While the investigation is ongoing, preliminary findings have raised concerns about the lack of sterility assurance for products produced at and distributed by this facility. Use of non-sterile injectable products can be serious and can lead to health risks including life threatening conditions, according to the FDA. Ameridose ceased all pharmacy and manufacturing operations on October 10, 2012 under an agreement with the Massachusetts Board of Registration in Pharmacy.
Because no patients have reported any infections or complications from the use of Ameridose products, the FDA sees no need for health care professionals to follow up with patients that have received Ameridose products. Health care professionals, however, should stop using all Ameridose products at this time.
Critical Drug Shortages
Some Ameridose products currently appear on the critical drug shortage list. The FDA is working with alternative manufacturers to maintain supplies of these life-saving drugs. “The agency is taking all steps within its authority to help prevent or alleviate shortages and to minimize the impact this recall may have on drug supplies,” said FDA Commissioner Margaret A. Hamburg.

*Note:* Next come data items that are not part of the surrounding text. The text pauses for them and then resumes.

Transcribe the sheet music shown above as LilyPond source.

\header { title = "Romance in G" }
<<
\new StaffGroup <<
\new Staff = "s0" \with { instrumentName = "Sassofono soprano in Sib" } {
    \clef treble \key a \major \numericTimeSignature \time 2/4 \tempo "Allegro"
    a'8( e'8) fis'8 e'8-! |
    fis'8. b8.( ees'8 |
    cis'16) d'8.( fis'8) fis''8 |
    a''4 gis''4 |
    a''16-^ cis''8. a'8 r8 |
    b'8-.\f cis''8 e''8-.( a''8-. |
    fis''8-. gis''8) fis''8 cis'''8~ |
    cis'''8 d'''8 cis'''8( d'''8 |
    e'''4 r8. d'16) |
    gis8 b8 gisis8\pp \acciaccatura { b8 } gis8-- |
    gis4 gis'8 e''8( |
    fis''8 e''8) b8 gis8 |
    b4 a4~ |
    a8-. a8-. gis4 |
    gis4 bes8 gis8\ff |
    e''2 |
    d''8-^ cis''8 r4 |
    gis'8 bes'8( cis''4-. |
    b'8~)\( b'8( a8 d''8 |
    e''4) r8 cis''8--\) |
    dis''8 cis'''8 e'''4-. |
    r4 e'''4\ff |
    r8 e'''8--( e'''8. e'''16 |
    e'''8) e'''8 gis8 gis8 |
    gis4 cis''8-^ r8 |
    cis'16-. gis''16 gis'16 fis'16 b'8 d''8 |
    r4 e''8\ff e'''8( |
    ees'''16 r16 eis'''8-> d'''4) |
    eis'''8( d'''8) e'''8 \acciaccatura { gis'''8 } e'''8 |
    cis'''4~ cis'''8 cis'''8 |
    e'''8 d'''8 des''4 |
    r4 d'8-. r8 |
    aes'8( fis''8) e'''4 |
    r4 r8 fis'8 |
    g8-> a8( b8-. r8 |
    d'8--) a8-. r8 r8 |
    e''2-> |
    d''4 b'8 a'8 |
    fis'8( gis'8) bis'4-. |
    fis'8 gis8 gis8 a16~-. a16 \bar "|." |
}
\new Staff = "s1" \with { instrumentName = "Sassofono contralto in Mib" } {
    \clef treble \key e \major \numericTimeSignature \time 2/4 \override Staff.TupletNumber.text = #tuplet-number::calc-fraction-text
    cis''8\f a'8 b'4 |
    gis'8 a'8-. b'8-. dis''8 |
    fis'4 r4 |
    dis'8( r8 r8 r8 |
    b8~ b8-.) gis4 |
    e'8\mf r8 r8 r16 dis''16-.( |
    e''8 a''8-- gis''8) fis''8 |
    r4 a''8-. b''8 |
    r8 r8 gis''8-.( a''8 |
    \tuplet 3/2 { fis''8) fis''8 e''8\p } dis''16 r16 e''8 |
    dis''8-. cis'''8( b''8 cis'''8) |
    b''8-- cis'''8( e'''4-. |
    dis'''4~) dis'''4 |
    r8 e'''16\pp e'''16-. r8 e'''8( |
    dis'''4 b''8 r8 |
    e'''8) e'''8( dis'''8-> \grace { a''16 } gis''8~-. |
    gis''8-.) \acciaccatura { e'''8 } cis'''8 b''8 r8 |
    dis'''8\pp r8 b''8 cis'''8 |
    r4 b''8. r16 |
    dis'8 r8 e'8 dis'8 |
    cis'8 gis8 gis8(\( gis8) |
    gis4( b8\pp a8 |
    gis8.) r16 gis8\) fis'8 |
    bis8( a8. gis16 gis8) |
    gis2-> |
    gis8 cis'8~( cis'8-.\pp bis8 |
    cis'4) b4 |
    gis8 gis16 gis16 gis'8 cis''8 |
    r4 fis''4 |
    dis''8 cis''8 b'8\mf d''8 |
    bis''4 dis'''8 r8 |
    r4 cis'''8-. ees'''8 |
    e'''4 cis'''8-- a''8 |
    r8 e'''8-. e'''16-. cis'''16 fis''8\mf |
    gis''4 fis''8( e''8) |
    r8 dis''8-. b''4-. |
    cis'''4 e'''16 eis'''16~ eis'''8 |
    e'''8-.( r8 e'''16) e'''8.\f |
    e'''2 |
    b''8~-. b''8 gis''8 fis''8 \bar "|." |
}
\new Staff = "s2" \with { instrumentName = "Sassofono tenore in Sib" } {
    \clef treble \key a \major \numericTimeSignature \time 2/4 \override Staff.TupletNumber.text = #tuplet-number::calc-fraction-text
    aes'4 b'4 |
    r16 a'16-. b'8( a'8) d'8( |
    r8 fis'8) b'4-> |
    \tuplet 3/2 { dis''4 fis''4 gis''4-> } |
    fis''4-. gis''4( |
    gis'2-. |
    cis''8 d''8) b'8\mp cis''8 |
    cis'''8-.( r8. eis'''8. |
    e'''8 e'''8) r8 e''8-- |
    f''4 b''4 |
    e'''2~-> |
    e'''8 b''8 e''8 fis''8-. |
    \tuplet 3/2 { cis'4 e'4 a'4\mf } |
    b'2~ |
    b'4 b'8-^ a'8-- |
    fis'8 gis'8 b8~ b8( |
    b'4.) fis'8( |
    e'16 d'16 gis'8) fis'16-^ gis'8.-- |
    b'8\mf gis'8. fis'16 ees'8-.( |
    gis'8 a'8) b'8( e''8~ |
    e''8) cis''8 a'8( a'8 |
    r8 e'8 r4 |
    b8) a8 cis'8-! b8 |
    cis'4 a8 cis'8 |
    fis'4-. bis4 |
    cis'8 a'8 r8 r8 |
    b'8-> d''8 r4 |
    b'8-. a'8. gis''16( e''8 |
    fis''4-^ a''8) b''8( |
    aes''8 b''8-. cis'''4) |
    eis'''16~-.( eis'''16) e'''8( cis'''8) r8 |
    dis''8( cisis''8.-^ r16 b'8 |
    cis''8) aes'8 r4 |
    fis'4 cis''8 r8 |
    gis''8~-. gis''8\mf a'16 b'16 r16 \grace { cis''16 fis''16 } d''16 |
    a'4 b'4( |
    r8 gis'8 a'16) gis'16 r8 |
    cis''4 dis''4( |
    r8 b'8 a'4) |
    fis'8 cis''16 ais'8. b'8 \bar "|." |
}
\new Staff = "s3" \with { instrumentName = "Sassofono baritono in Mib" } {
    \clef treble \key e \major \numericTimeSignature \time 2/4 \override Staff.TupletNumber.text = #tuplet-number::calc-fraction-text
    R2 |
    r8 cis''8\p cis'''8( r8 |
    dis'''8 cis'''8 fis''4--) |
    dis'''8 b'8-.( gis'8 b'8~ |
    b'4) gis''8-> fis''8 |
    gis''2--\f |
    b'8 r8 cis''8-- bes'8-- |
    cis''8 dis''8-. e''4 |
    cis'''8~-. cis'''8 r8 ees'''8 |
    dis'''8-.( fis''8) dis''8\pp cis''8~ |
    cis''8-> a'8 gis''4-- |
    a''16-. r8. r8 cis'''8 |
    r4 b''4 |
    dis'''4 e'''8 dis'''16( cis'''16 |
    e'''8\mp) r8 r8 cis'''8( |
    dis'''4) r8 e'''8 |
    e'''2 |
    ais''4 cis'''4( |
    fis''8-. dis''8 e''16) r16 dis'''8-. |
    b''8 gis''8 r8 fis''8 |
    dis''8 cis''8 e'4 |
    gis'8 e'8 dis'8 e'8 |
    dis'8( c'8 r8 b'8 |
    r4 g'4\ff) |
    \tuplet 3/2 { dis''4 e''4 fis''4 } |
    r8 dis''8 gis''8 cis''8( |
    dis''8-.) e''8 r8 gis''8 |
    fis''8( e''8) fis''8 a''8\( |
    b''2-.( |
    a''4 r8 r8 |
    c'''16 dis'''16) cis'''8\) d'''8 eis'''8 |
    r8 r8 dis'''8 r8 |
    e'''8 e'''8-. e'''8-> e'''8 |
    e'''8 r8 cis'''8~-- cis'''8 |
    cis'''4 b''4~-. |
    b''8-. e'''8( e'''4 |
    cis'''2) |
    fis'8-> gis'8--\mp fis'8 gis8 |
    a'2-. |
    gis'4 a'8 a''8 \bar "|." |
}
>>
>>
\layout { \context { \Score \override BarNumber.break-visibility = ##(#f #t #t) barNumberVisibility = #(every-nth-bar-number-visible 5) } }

Ameridose is notifying its customers by fax and is arranging for the return of all of its products. Ameridose has advised customers that have products under recall to examine their inventory, identify recalled products, quarantine those products, complete a form regarding the current status of the products and fax the form to 508-656-6596 or email the form to email@example.com. Hospitals, clinics and health care professionals with question can also call 1-888-820-0622.
Any adverse reactions to an Ameridose product should be reported to the FDA’s MedWatch by fax at 800-FDA-0178 or at the MedWatch website. Health care professionals and patients may dial the FDA’s Drug Information line at 855-543-3784 and press * to get the most recent information regarding this recall.